▶ Task objective:
In the copy, include every record below exactly as it appears, but no pictures.

(Collection entries)
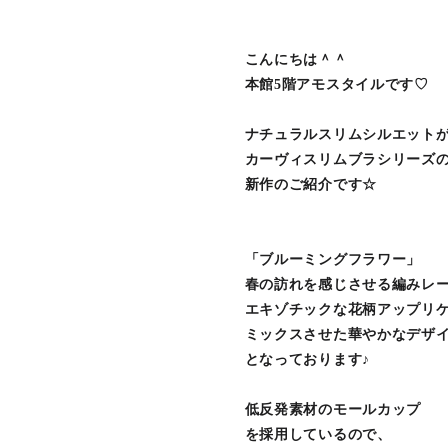
こんにちは＾＾
本館5階アモスタイルです♡
ナチュラルスリムシルエット
カーヴィスリムブラシリーズ
新作のご紹介です☆
「ブルーミングフラワー」
春の訪れを感じさせる編みレ
エキゾチックな花柄アップリ
ミックスさせた華やかなデザ
となっております♪
低反発素材のモールカップ
を採用しているので、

▶ Exercise output:
こんにちは＾＾
本館5階アモスタイルです♡
ナチュラルスリムシルエット
カーヴィスリムブラシリーズ
新作のご紹介です☆
「ブルーミングフラワー」
春の訪れを感じさせる編みレ
エキゾチックな花柄アップリ
ミックスさせた華やかなデザ
となっております♪
低反発素材のモールカップ
を採用しているので、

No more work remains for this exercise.